At law college, we had a set of the All Englands, with 20 years of pencil noter-ups of cross-references/citations/notes.
It’s interesting, I think what basically happened was that 99 times out of 100 everyone just stuck to the same authorities. But memory is an, erm, forgotten, art now, and it’s amazing how much more stuff people could accurately remember even 40 years ago, because you had to.
I use Westlaw and Westlaw Books mostly.
Ilaw is useful for finding some cases that Westlaw don’t cover.
Kluwer for wafty international arbitration shite.
Heh. Licence for temporary occupation of a swing or set of swings in a playground.
Found lexis better in quality but worse in usability.
PLC is brilliant for practical guides, and Westlaw good for cases. I never really use LexisNexis so can’t really comment.
I heard PLC has a very aggressive pricing strategy. Heard from PSL.
We did a review recently and trialled westlaw, PLC, lexisnexis. Settled for westlaw plus plc – for me, easily the winning option.

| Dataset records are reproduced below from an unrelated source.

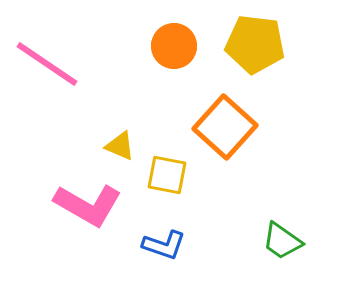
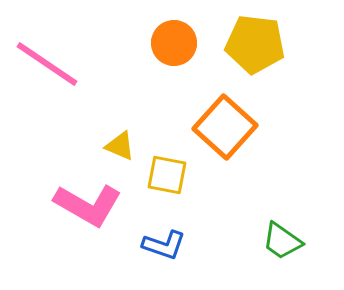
orange circle: moved 3 px up
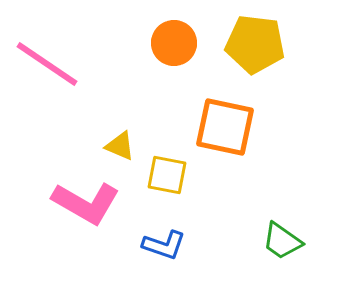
orange square: rotated 30 degrees counterclockwise
pink L-shape: moved 2 px left, 2 px up
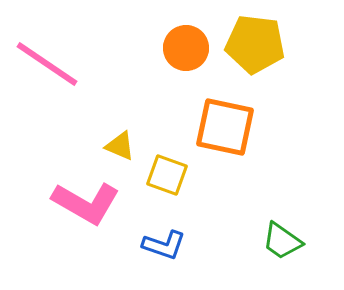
orange circle: moved 12 px right, 5 px down
yellow square: rotated 9 degrees clockwise
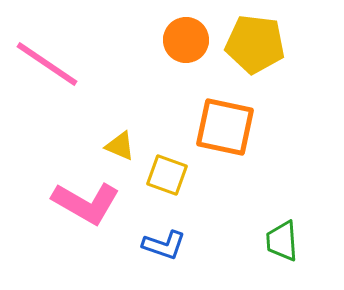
orange circle: moved 8 px up
green trapezoid: rotated 51 degrees clockwise
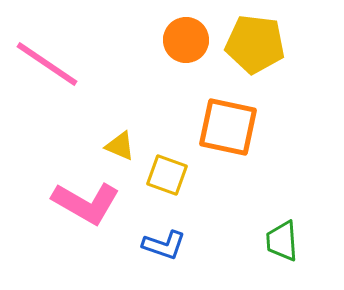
orange square: moved 3 px right
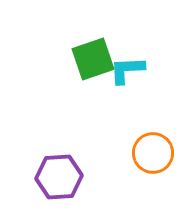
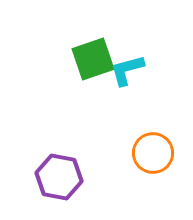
cyan L-shape: rotated 12 degrees counterclockwise
purple hexagon: rotated 15 degrees clockwise
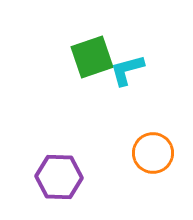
green square: moved 1 px left, 2 px up
purple hexagon: rotated 9 degrees counterclockwise
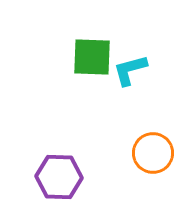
green square: rotated 21 degrees clockwise
cyan L-shape: moved 3 px right
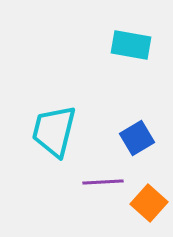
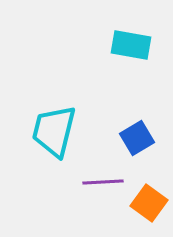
orange square: rotated 6 degrees counterclockwise
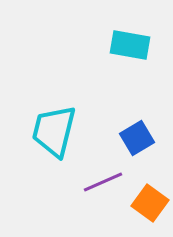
cyan rectangle: moved 1 px left
purple line: rotated 21 degrees counterclockwise
orange square: moved 1 px right
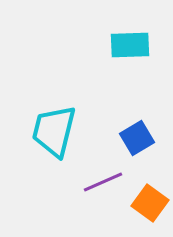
cyan rectangle: rotated 12 degrees counterclockwise
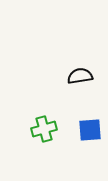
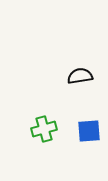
blue square: moved 1 px left, 1 px down
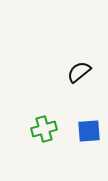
black semicircle: moved 1 px left, 4 px up; rotated 30 degrees counterclockwise
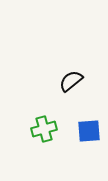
black semicircle: moved 8 px left, 9 px down
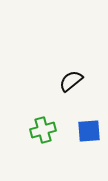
green cross: moved 1 px left, 1 px down
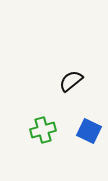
blue square: rotated 30 degrees clockwise
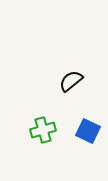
blue square: moved 1 px left
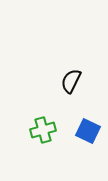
black semicircle: rotated 25 degrees counterclockwise
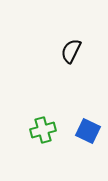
black semicircle: moved 30 px up
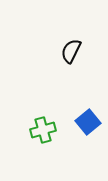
blue square: moved 9 px up; rotated 25 degrees clockwise
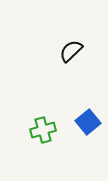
black semicircle: rotated 20 degrees clockwise
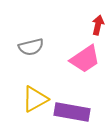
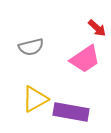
red arrow: moved 1 px left, 3 px down; rotated 120 degrees clockwise
purple rectangle: moved 1 px left
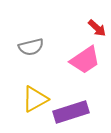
pink trapezoid: moved 1 px down
purple rectangle: rotated 28 degrees counterclockwise
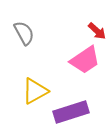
red arrow: moved 3 px down
gray semicircle: moved 7 px left, 14 px up; rotated 105 degrees counterclockwise
yellow triangle: moved 8 px up
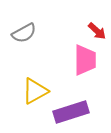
gray semicircle: rotated 90 degrees clockwise
pink trapezoid: rotated 56 degrees counterclockwise
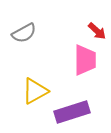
purple rectangle: moved 1 px right
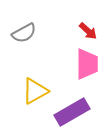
red arrow: moved 9 px left
pink trapezoid: moved 2 px right, 4 px down
purple rectangle: rotated 12 degrees counterclockwise
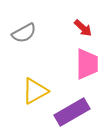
red arrow: moved 5 px left, 3 px up
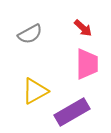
gray semicircle: moved 6 px right, 1 px down
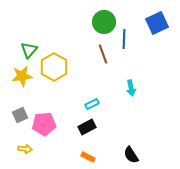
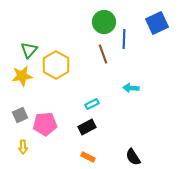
yellow hexagon: moved 2 px right, 2 px up
cyan arrow: rotated 105 degrees clockwise
pink pentagon: moved 1 px right
yellow arrow: moved 2 px left, 2 px up; rotated 80 degrees clockwise
black semicircle: moved 2 px right, 2 px down
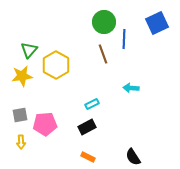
gray square: rotated 14 degrees clockwise
yellow arrow: moved 2 px left, 5 px up
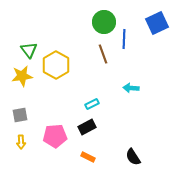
green triangle: rotated 18 degrees counterclockwise
pink pentagon: moved 10 px right, 12 px down
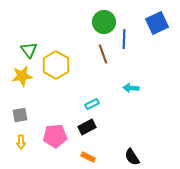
black semicircle: moved 1 px left
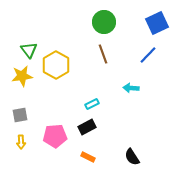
blue line: moved 24 px right, 16 px down; rotated 42 degrees clockwise
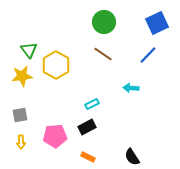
brown line: rotated 36 degrees counterclockwise
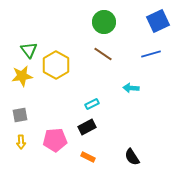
blue square: moved 1 px right, 2 px up
blue line: moved 3 px right, 1 px up; rotated 30 degrees clockwise
pink pentagon: moved 4 px down
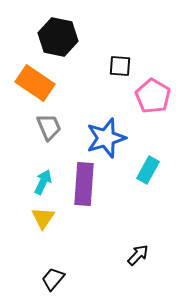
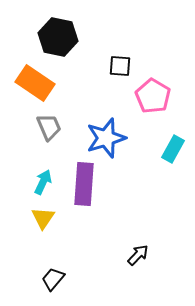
cyan rectangle: moved 25 px right, 21 px up
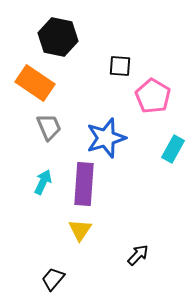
yellow triangle: moved 37 px right, 12 px down
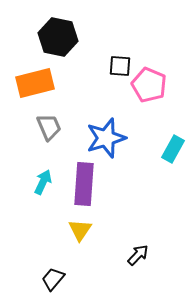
orange rectangle: rotated 48 degrees counterclockwise
pink pentagon: moved 4 px left, 11 px up; rotated 8 degrees counterclockwise
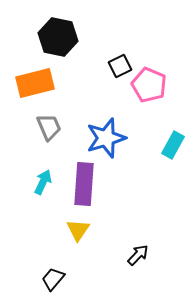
black square: rotated 30 degrees counterclockwise
cyan rectangle: moved 4 px up
yellow triangle: moved 2 px left
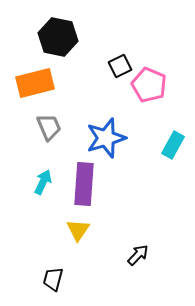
black trapezoid: rotated 25 degrees counterclockwise
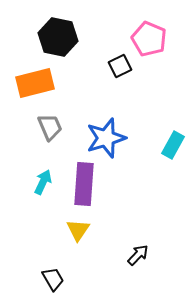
pink pentagon: moved 46 px up
gray trapezoid: moved 1 px right
black trapezoid: rotated 135 degrees clockwise
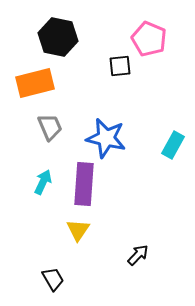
black square: rotated 20 degrees clockwise
blue star: rotated 30 degrees clockwise
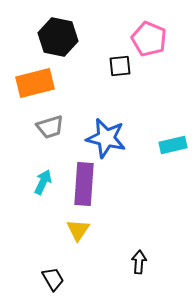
gray trapezoid: rotated 96 degrees clockwise
cyan rectangle: rotated 48 degrees clockwise
black arrow: moved 1 px right, 7 px down; rotated 40 degrees counterclockwise
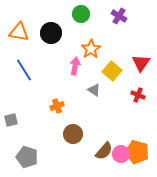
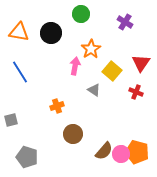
purple cross: moved 6 px right, 6 px down
blue line: moved 4 px left, 2 px down
red cross: moved 2 px left, 3 px up
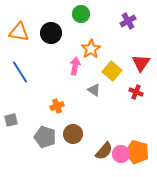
purple cross: moved 3 px right, 1 px up; rotated 28 degrees clockwise
gray pentagon: moved 18 px right, 20 px up
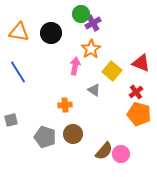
purple cross: moved 35 px left, 2 px down
red triangle: rotated 42 degrees counterclockwise
blue line: moved 2 px left
red cross: rotated 32 degrees clockwise
orange cross: moved 8 px right, 1 px up; rotated 16 degrees clockwise
orange pentagon: moved 2 px right, 38 px up
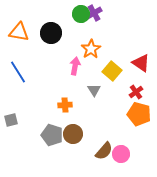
purple cross: moved 1 px right, 10 px up
red triangle: rotated 12 degrees clockwise
gray triangle: rotated 24 degrees clockwise
gray pentagon: moved 7 px right, 2 px up
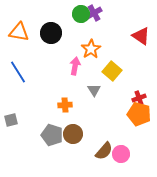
red triangle: moved 27 px up
red cross: moved 3 px right, 6 px down; rotated 16 degrees clockwise
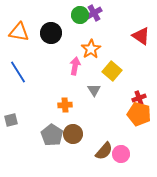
green circle: moved 1 px left, 1 px down
gray pentagon: rotated 15 degrees clockwise
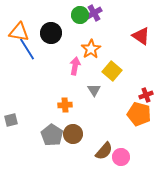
blue line: moved 9 px right, 23 px up
red cross: moved 7 px right, 3 px up
pink circle: moved 3 px down
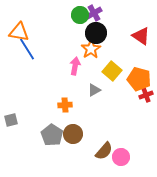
black circle: moved 45 px right
gray triangle: rotated 32 degrees clockwise
orange pentagon: moved 35 px up
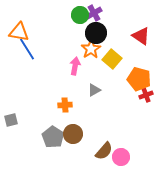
yellow square: moved 12 px up
gray pentagon: moved 1 px right, 2 px down
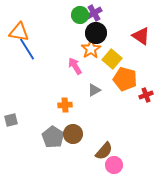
pink arrow: rotated 42 degrees counterclockwise
orange pentagon: moved 14 px left
pink circle: moved 7 px left, 8 px down
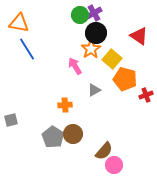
orange triangle: moved 9 px up
red triangle: moved 2 px left
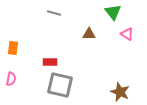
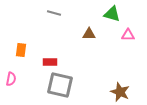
green triangle: moved 1 px left, 2 px down; rotated 36 degrees counterclockwise
pink triangle: moved 1 px right, 1 px down; rotated 32 degrees counterclockwise
orange rectangle: moved 8 px right, 2 px down
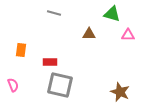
pink semicircle: moved 2 px right, 6 px down; rotated 32 degrees counterclockwise
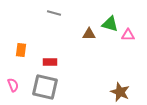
green triangle: moved 2 px left, 10 px down
gray square: moved 15 px left, 2 px down
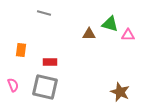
gray line: moved 10 px left
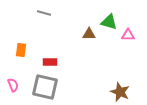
green triangle: moved 1 px left, 2 px up
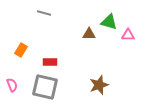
orange rectangle: rotated 24 degrees clockwise
pink semicircle: moved 1 px left
brown star: moved 21 px left, 7 px up; rotated 30 degrees clockwise
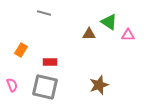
green triangle: rotated 18 degrees clockwise
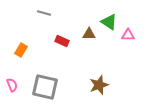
red rectangle: moved 12 px right, 21 px up; rotated 24 degrees clockwise
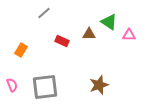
gray line: rotated 56 degrees counterclockwise
pink triangle: moved 1 px right
gray square: rotated 20 degrees counterclockwise
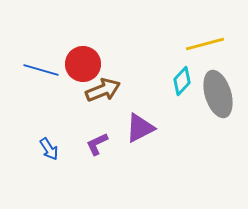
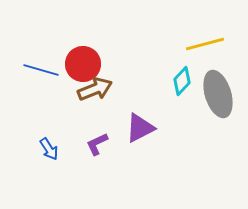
brown arrow: moved 8 px left, 1 px up
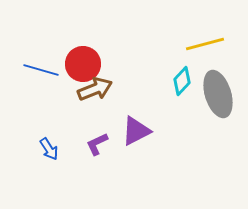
purple triangle: moved 4 px left, 3 px down
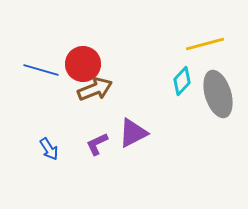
purple triangle: moved 3 px left, 2 px down
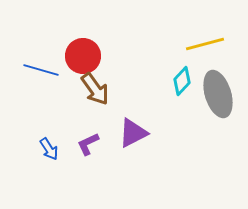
red circle: moved 8 px up
brown arrow: rotated 76 degrees clockwise
purple L-shape: moved 9 px left
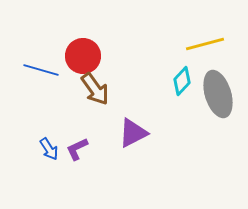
purple L-shape: moved 11 px left, 5 px down
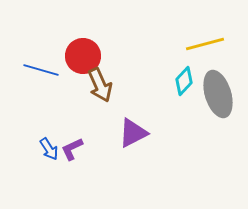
cyan diamond: moved 2 px right
brown arrow: moved 5 px right, 4 px up; rotated 12 degrees clockwise
purple L-shape: moved 5 px left
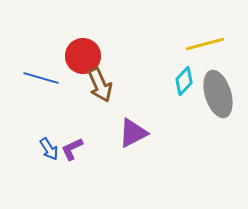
blue line: moved 8 px down
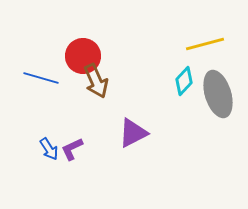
brown arrow: moved 4 px left, 4 px up
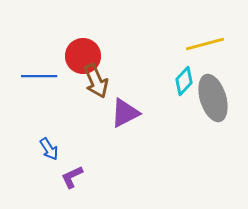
blue line: moved 2 px left, 2 px up; rotated 16 degrees counterclockwise
gray ellipse: moved 5 px left, 4 px down
purple triangle: moved 8 px left, 20 px up
purple L-shape: moved 28 px down
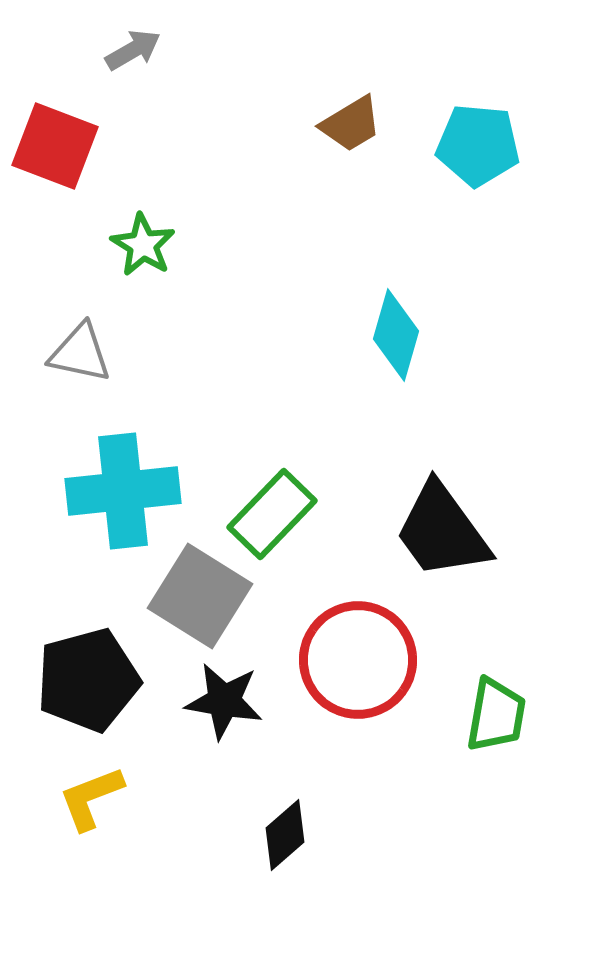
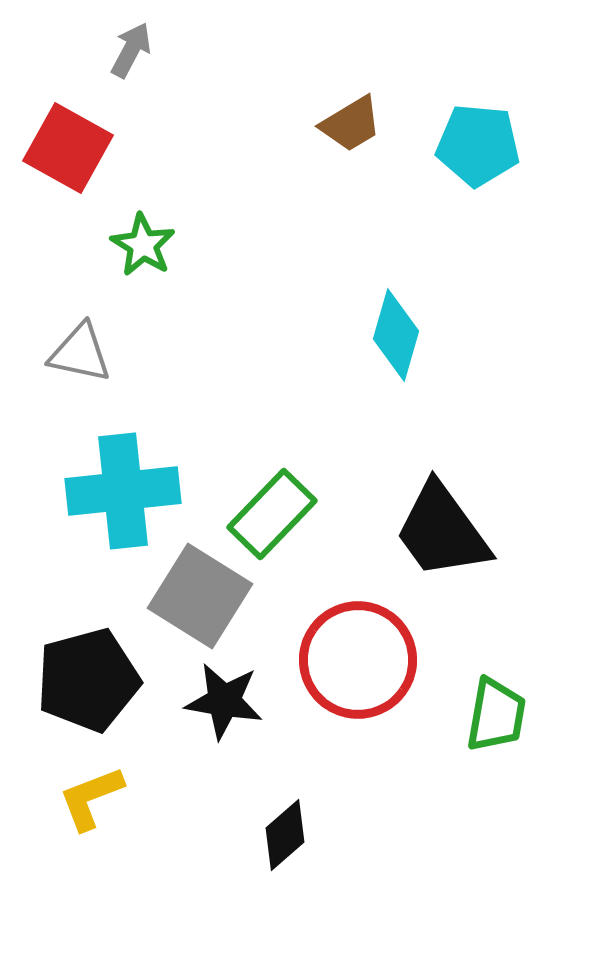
gray arrow: moved 2 px left; rotated 32 degrees counterclockwise
red square: moved 13 px right, 2 px down; rotated 8 degrees clockwise
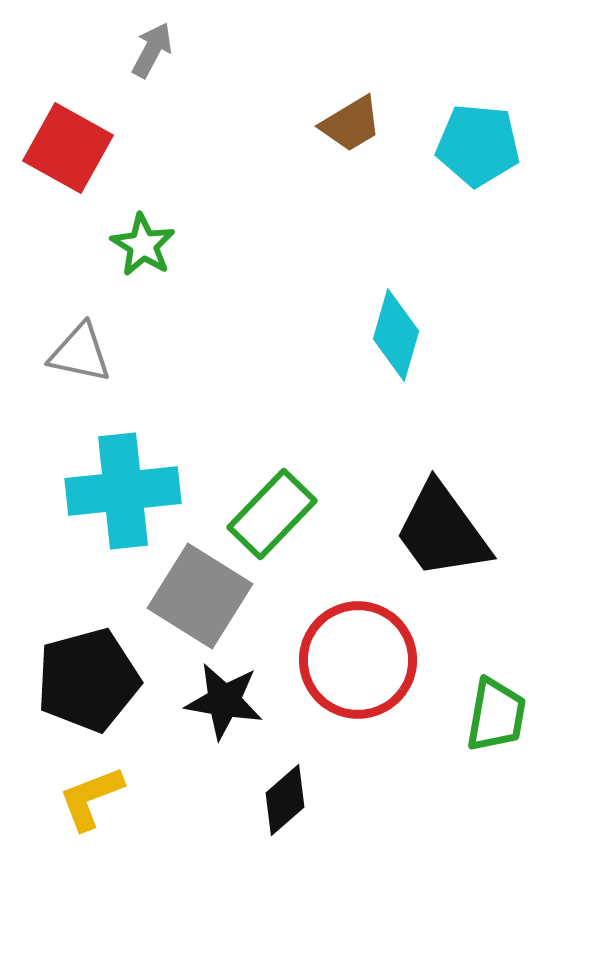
gray arrow: moved 21 px right
black diamond: moved 35 px up
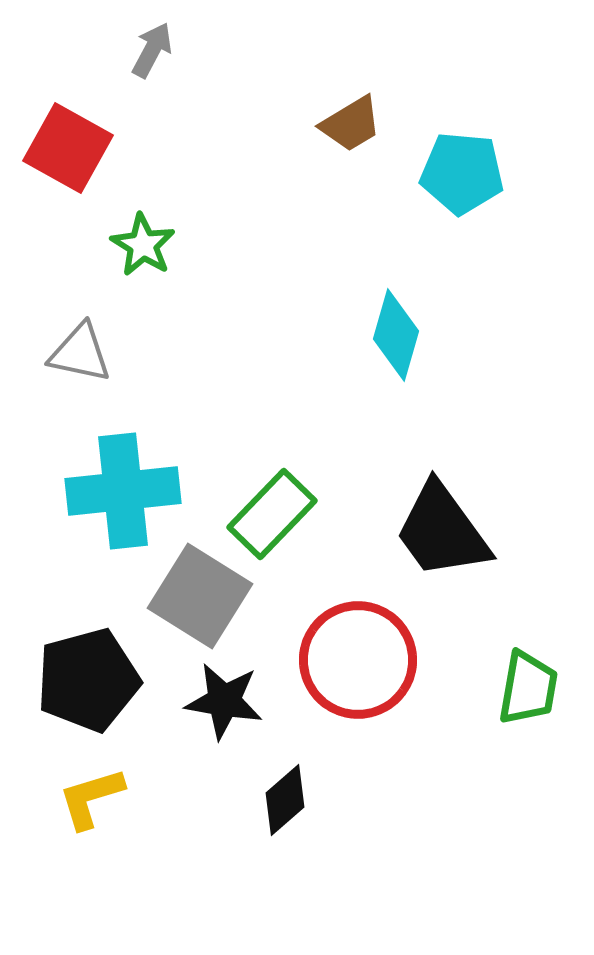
cyan pentagon: moved 16 px left, 28 px down
green trapezoid: moved 32 px right, 27 px up
yellow L-shape: rotated 4 degrees clockwise
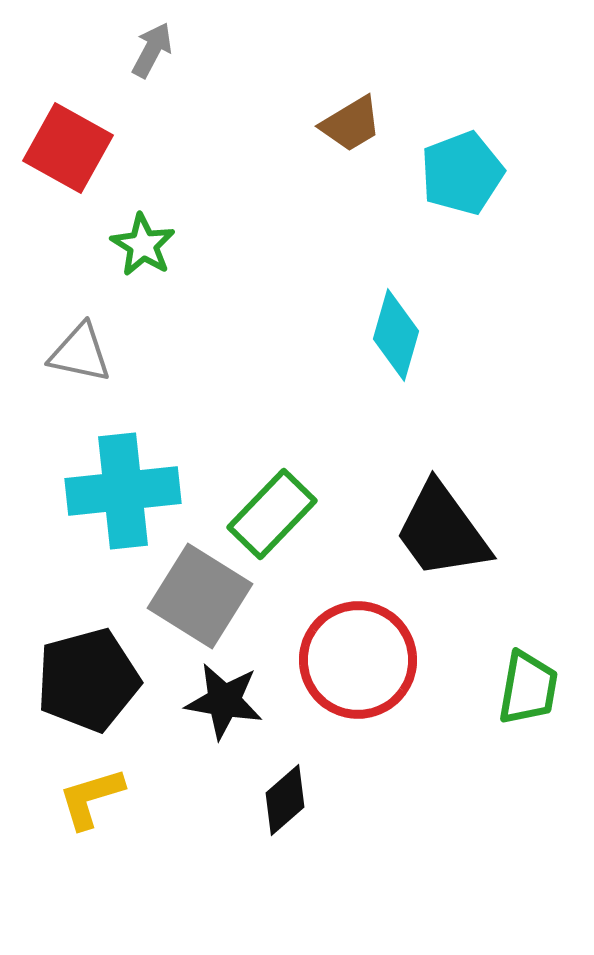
cyan pentagon: rotated 26 degrees counterclockwise
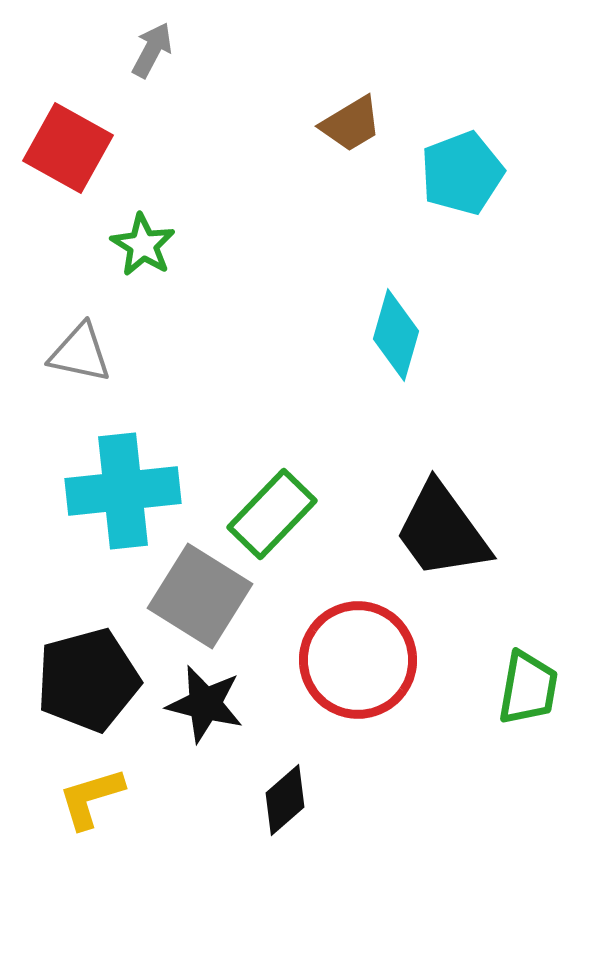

Having said that, when I got someone to look for a precedent recently – admittedly for something a bit obscure – there wasn’t one. Which left me feeling betrayed.
You mean when you guys charge me for all this shizzle really it’s just some PA downloading it from a website?????
Did you not know?
I suspected but it’s still SHOCKING to have it confirmed
PLC all the way
exactly wot Rex said
and re pricing, it’s insane for Comm/Corp use but found them fairly reasonable when I previously worked NFP sector
We still make trainees update loosleafs. It builds character.
LexisPSL for me Clive. The property content is pretty good.
I use lexis. The search engine is better and the docs less prolix.